*** SUPPLIED RECORDS ***
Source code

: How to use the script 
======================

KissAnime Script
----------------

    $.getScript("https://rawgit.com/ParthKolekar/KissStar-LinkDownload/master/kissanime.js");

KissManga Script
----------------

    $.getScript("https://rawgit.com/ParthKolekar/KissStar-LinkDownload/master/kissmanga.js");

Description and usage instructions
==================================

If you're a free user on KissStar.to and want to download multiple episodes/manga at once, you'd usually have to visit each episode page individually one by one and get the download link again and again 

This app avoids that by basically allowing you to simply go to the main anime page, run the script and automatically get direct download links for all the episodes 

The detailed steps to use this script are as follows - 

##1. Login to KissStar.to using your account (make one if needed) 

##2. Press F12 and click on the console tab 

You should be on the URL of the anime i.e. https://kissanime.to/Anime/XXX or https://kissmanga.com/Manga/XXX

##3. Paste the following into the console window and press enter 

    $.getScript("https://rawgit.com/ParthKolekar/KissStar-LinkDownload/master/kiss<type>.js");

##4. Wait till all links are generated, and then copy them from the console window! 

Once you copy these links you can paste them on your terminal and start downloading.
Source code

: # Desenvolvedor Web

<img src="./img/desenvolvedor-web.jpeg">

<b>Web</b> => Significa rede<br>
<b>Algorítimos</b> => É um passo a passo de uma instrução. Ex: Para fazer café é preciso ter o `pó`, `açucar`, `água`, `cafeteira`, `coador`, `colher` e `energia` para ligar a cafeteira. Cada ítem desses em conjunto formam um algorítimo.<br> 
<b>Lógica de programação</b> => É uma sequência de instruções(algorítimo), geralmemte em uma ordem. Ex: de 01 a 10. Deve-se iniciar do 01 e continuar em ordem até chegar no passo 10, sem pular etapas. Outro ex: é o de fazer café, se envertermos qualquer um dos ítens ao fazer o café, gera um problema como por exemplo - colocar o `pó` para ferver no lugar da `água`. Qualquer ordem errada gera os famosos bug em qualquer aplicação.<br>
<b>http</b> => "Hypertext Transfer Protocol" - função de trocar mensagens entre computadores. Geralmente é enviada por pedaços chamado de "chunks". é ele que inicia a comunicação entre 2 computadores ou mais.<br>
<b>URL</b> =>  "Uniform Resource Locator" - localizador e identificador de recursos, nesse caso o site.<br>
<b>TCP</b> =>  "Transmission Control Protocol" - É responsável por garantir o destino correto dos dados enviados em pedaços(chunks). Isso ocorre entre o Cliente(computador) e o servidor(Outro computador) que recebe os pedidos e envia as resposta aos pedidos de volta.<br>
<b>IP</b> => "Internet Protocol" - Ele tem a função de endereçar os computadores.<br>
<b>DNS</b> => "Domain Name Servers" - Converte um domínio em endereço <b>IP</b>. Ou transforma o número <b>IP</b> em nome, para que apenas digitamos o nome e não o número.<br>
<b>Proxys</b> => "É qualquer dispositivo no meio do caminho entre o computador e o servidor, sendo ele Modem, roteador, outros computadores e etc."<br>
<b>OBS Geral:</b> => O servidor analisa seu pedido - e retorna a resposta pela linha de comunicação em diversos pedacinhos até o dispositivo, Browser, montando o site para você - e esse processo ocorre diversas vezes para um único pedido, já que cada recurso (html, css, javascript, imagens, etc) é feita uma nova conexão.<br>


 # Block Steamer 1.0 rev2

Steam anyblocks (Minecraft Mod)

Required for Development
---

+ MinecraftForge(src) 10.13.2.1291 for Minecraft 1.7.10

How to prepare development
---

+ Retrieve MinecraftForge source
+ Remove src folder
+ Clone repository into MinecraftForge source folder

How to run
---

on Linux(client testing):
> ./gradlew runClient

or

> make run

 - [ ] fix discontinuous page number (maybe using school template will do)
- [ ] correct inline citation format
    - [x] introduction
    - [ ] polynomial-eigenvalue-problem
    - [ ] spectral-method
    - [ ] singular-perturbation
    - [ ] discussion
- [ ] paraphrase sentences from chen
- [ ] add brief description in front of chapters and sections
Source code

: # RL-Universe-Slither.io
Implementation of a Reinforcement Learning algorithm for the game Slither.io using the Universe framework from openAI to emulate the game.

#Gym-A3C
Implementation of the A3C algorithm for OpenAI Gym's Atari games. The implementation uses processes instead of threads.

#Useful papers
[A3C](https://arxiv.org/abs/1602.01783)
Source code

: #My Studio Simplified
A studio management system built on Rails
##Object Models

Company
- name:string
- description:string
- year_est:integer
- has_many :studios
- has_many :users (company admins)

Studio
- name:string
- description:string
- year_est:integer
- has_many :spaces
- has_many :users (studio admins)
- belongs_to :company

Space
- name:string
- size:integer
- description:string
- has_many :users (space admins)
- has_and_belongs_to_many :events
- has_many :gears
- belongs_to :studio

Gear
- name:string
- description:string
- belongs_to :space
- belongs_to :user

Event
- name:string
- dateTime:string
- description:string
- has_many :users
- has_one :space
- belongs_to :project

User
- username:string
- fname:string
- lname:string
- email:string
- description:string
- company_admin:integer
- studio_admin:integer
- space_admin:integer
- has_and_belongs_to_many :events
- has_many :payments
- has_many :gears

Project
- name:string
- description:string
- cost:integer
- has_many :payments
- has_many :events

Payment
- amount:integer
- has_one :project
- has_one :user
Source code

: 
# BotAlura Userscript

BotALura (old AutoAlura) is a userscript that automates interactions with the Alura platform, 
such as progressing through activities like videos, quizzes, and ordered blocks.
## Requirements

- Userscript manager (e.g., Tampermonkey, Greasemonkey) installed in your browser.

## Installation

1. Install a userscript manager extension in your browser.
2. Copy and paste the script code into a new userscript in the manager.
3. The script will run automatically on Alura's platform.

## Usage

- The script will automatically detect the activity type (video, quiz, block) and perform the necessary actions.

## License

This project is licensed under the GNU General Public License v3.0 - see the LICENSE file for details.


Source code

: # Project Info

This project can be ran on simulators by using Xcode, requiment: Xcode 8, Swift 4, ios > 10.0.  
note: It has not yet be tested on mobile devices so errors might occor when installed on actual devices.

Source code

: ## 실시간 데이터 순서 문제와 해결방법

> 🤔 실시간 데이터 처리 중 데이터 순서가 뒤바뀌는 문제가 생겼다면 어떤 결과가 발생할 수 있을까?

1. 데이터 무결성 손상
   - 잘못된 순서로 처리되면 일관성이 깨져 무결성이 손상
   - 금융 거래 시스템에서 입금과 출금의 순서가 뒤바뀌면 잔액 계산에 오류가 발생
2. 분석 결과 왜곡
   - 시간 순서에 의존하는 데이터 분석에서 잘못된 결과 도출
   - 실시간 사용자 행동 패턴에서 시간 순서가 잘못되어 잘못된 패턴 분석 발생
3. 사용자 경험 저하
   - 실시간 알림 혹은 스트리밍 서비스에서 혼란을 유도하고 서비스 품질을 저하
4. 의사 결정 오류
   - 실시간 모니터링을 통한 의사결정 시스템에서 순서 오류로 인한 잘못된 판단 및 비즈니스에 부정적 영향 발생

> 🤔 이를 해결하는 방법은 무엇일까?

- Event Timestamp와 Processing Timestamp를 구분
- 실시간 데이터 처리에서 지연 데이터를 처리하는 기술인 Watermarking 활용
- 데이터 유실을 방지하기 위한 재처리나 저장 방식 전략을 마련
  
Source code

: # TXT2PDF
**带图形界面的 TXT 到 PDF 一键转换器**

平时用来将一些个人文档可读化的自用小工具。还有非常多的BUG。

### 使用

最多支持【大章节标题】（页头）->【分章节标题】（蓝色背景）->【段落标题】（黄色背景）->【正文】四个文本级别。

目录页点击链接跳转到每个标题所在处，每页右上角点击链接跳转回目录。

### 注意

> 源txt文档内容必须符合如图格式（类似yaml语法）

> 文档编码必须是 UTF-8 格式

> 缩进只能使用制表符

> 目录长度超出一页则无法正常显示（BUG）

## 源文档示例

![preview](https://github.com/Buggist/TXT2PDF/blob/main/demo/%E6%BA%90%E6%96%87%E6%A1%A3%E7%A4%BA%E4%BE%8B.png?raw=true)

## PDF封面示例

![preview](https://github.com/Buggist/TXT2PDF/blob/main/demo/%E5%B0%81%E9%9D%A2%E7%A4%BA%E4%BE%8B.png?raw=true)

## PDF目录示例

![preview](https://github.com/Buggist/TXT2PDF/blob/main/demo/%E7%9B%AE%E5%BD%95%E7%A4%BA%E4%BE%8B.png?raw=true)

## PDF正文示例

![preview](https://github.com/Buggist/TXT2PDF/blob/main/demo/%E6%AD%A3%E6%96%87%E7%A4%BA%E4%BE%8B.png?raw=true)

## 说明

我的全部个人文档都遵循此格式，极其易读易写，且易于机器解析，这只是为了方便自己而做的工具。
***
WHAT THE TASK ASKS: If a line above holds the string "algorítimo", copy it out.

TASK OUTPUT:
<b>Algorítimos</b> => É um passo a passo de uma instrução. Ex: Para fazer café é preciso ter o `pó`, `açucar`, `água`, `cafeteira`, `coador`, `colher` e `energia` para ligar a cafeteira. Cada ítem desses em conjunto formam um algorítimo.<br> 
<b>Lógica de programação</b> => É uma sequência de instruções(algorítimo), geralmemte em uma ordem. Ex: de 01 a 10. Deve-se iniciar do 01 e continuar em ordem até chegar no passo 10, sem pular etapas. Outro ex: é o de fazer café, se envertermos qualquer um dos ítens ao fazer o café, gera um problema como por exemplo - colocar o `pó` para ferver no lugar da `água`. Qualquer ordem errada gera os famosos bug em qualquer aplicação.<br>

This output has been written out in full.